Clipping Coupons and Parking Intangibles
Consider the debate over the propriety of a tech giant, such as Google, parking its intangibles in a tax haven subsidiary, which then claims to earn royalties on them. Are intangibles parked at Google Ireland any different from the clipped bond coupons placed in his son's pocket by Paul R.G. Horst, who came up second best to Commissioner Guy T. Helvering in Helvering v. Horst?11 "The power to dispose of income is the equivalent of ownership of it."12 So too here: The power to dispose of a royalty stream should be the equivalent of ownership of the underlying intangibles. Further, "the rationale of Horst applies fully to a contingent-fee contract. . . . That the amount of income the asset would produce was uncertain at the moment of assignment is of no consequence."13 Therefore, a contingent fee arrangement constitutes an anticipatory assignment of income notwithstanding the contingency in any ultimate recovery. So too here: Moving to an offshore entity, intangibles capable of generating a stream of royalties, should comprise an anticipatory assignment of income notwithstanding any asserted vagaries in the ebb and flow of that stream. A cost-sharing agreement purporting to apply to those intangibles should then amount to little more than the "attenuated subtleties" so effortlessly dismissed in Horst and its progenitor, Lucas v. Earl.14 An artificial arm's-length distance between the transacting parties, be they Messrs. Horst, Sr. and Jr., or Corps. Google, U.S. and Ireland, only serves to obscure their true intent -- an "arrangement by which the fruits are attributed to a different tree from that on which they grew."15
Justice Oliver Wendell Holmes Jr.'s admonition to keep in mind the tree that bore the fruit in question prompts a revisit to the Genesis story with which I began. Had Adam held back at arm's length Eve's proffered apple from the forbidden tree, paradise would not have been lost. But he did not, resulting in the messy, turbulent, lively world we now inhabit. Given that reality, assessing the original sin of self-dealing by seeking to reconstruct life in Eden would surely, and rightly, be deemed, and doomed as, a fool's errand. Yet transfer pricing marches on -- to "the paradise of fools, to few unknown."16
If transfer pricing, as a category immune from the applicability of general principles of tax law, were to hurry up and die, its resurrection, as a common-sense method of assigning prices to goods and services transferred between an MNE's constituent corporations, can finally get underway.

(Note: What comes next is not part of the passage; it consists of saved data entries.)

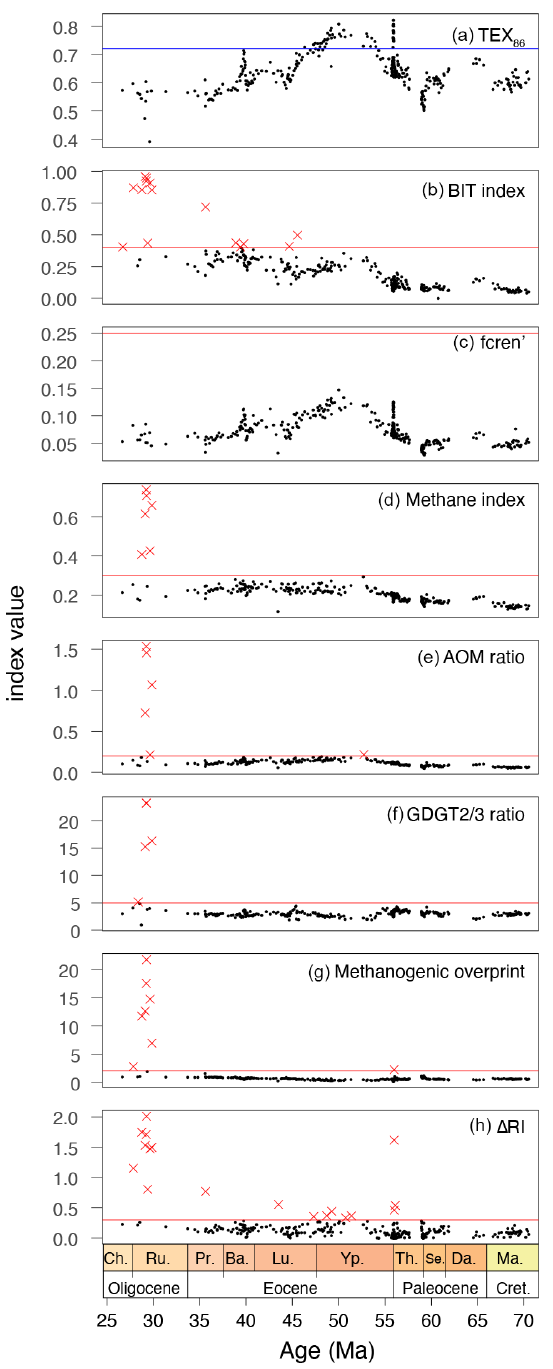
Figure 4. TEX 86 index and indices to identify overprints. For the equations of these indices, see Table 1. The red line indicates the cutoff value; red crosses indicate samples exceed the cutoff (a) TEX 86 (Schouten et al., 2002), with the blue line indicating the maximum modern core-top value ( ∼ 0.72). (b) BIT index (Hopmans et al., 2004). (c) fcren’ (O’Brien et al., 2017), no samples discarded. (d) Methane index (Zhang et al., 2011), n discarded = 6. (e) AOM ratio (Weijers et al., 2011), n discarded = 6. (f) GDGT-2 / 3 (Taylor et al., 2013), conservative cutoff of 5, n discarded = 4, one sample retained for absence of anomalous Ring index values (see text). (g) Methanogenesis (Blaga et al., 2009), cutoff of 2.0, n discarded = 8. (h) (cid:49) RI n discarded = 18.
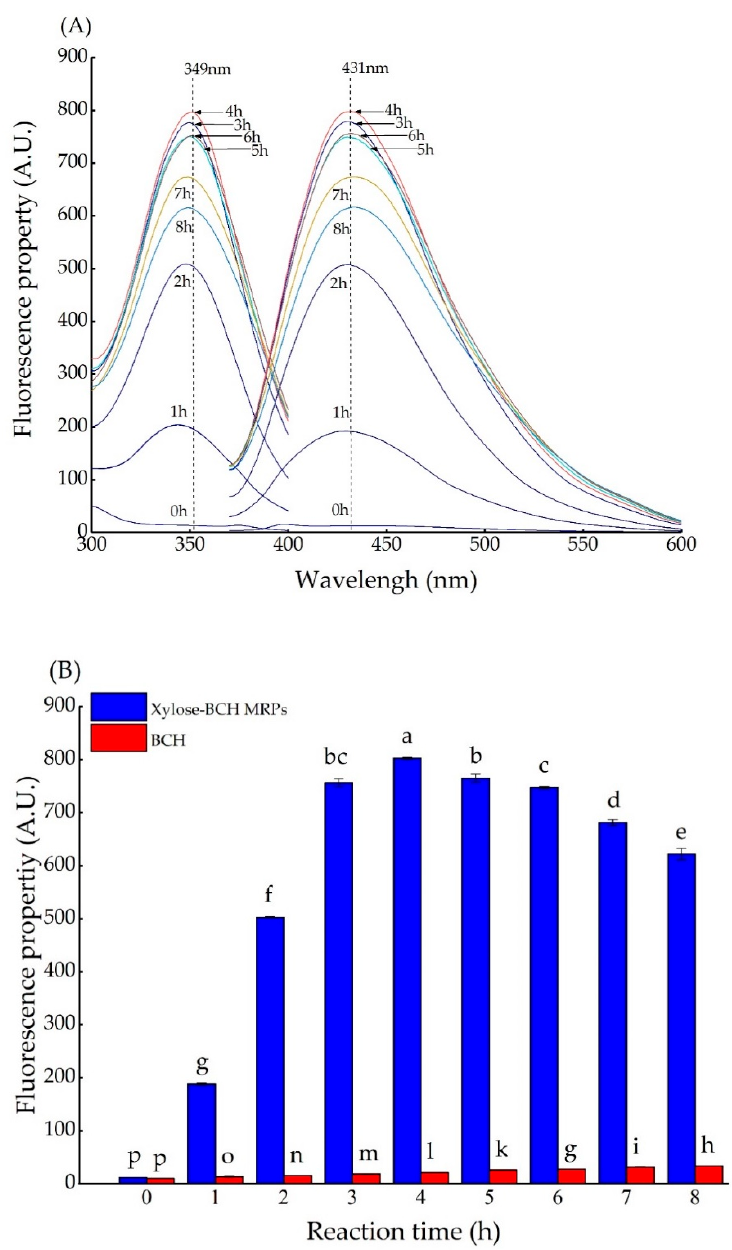
Figure A3. Effect of Maillard reaction time on the fluorescence spectrum ( A ), and fluorescence property ( B ) of xylose–BCH MRPs. In ( B ), a comparison with BCH was reported, and data points with diverse letters are significantly different ( p < 0.05).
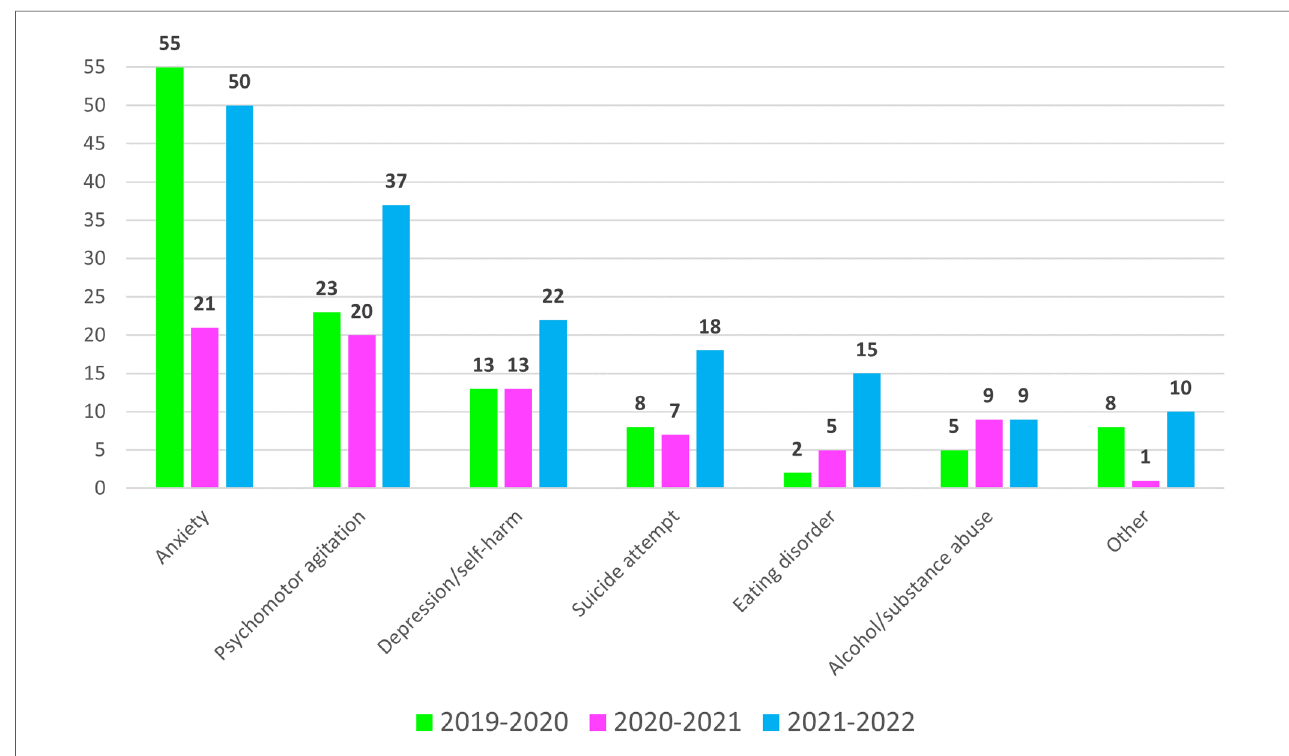
FIGURE 1 Number of urgent psychiatric consultations during the study period detailed for every mental health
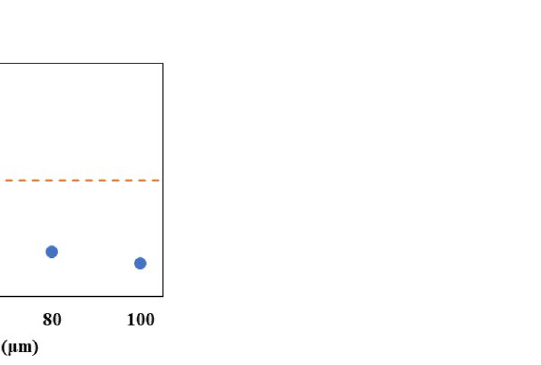
Figure 4. Schematic diagram of the optical setup to measure the power of THz wave. Inset shows the DAST crystals mounted on the crystal holders.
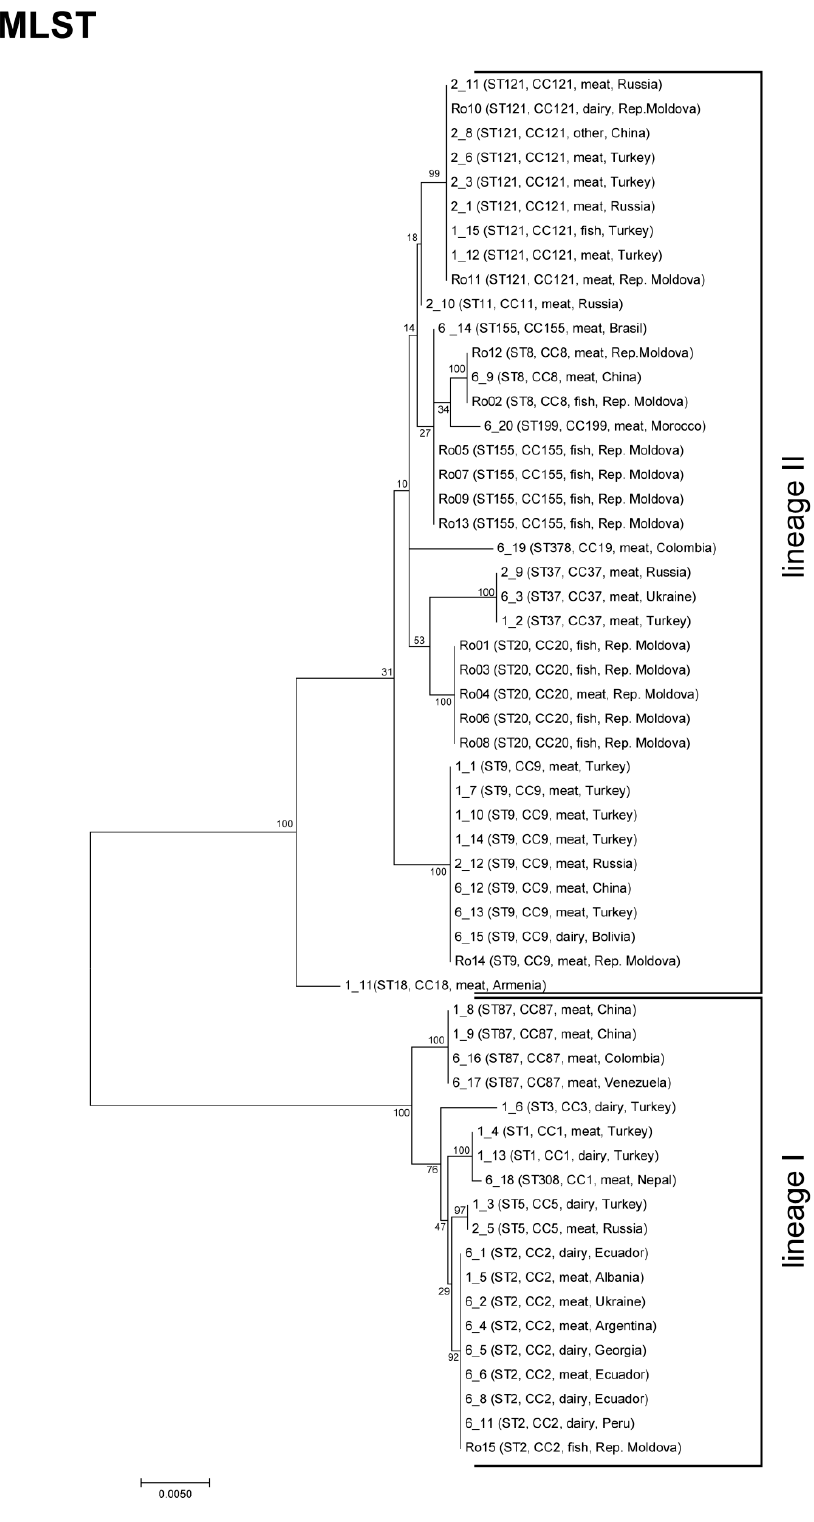
Figure 1. Maximum likelihood phylogenetic tree of Listeria monocytogenes strains based on multilocus sequence typing (MLST) loci. The maximum likelihood phylogenetic tree is based on concatenated full-length MLST gene sequences and was calculated with MEGA7 using the Tamura–Nei model. Bootstrap values (100× resampling) are indicated at the respective nodes. The analysis involved 57 nucleotide sequences. All positions containing gaps were eliminated. There was a total of 3288 positions in the final dataset. The bar represents the number of substitutions per site. L. monocytogenes sequence types (STs), clonal complexes (CCs), source, and the origin country, are indicated.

1 Jon Almeras, "Tax Revenue Sets Sail for Foreign Shores," Tax Notes, Mar. 10, 2008, p. 1061.
2 SNL, Season 1, Episode 7, transcript available at http://snltranscripts.jt.org/75/75gupdate.phtml.
3 Genesis 3:6.
4 Adam Smith, The Wealth of Nations, Book IV, Ch. 7.149 (1776).
5 Reg. section 1.704-1(b)(2)(ii)(a).
6 Reg. section 1.704-1(b)(2)(iii)(a).
7 Reg. section 1.482-1(a)(2); -1(i)(1), (3), (5).
8 FSA, Sept. 10, 1993.
9 Reg. section 20.2031-1(b).
10 Lewis Carroll, Through the Looking Glass, Ch. 2 (1896).
11 311 U.S. 112 (1940).
12 Id. at 118.
13 Comm'r v. Banks, 543 U.S. 426, 435 (2005).
14 281 U.S. 111 (1930).
15 Id. at 115.
16 John Milton, Paradise Lost, Book III, Line 495 (1674).